Boiling down the image of your next Director of Strategy, Product Manager, or even CEO into keywords and phrases that can be identified on a resume is vital to a successful search – it is also time-intensive and costly if not executed well.
Companies often retain executive search firms like ECA Partners for their most important hires because search firms have the insights necessary for building a recruiting strategy. Strategies can vary depending on the industry and seniority of the hire, but in general, recruiting strategies have five main parts:
Problem
Skills
Price
Execution
Closing
Conversations with clients sometimes start with a hiring need, but this is not always the case. Often, our clients have a business problem they are trying to solve and ECA works with them to identify the pain points and propose solutions. Identifying the problem will point toward hiring a consultant, an interim executive, or a permanent employee – if the problem requires hiring at all.
Once the problem is identified, the skills needed to solve it come to light quickly. If the business problem requires that your company acquire another business, a search firm will point you toward hiring a strategist from a consulting firm with a strong M&A or Private Equity practice like McKinsey, Bain, BCG, Kearny, EY-Parthenon, L.E.K., Strategy&, Oliver Wyman or Monitor Deloitte.
Good search firms will also be able to recommend ways to efficiently find candidates with certain soft skills.
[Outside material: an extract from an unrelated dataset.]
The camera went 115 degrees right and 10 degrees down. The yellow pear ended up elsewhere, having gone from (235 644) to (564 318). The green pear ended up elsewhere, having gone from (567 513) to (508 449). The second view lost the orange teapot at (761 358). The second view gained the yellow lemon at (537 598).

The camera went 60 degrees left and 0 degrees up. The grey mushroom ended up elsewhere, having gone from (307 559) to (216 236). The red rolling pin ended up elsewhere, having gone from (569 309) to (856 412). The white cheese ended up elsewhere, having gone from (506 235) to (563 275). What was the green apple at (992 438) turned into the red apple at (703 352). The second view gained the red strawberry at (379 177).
Often, firms will have a sense of how particular companies train their employees. This will help to quickly identify candidates who likely have servant leadership skills, polish, high EQ, etc.
Understanding the talent pool, availability, and how much the market is paying for the talent is important to conducting an effective recruiting campaign and protecting your companies’ brand (a company can come off as out of touch or even rude if they approach candidates with compensation packages well below market). The number of people with the skills you need, the location you need the candidate to be, and the level and quality of training should all be taken into account when constructing a compensation package or adjusting your talent priorities to your budget.
How your plan is translated into action is key to success with recruiting strategies. The hiring manager and the recruiters need to be aligned on the profile, and targets should be set for each stage of the recruiting process. It is often helpful to think of execution in terms of a funnel, with the number of candidates you plan to contact at the top of the funnel, and projections for how many people will make it past each stage of the interview process. With its evidence-based approach, ECA Partners can measure these projections against historical and real-time data so that adjustments can be made quickly and accurately.
The best recruiting strategies will not only help you find your ideal candidate, but they will also have a plan for landing that candidate. To get the candidate across the finish line, timing is important, and a recruiting strategy should include a clear compensation package. It is also important to vet the candidate thoroughly but not make them jump through unnecessary hoops. Key decision-makers should meet and debrief shortly after the final interview so that an offer can be made while the candidate is still excited. The little things make a difference, and it is a good idea to have the official offer come from a senior member of the hiring company and for individuals involved in the interview process to send a note to the candidate expressing their excitement about the possibility of bringing them into the company.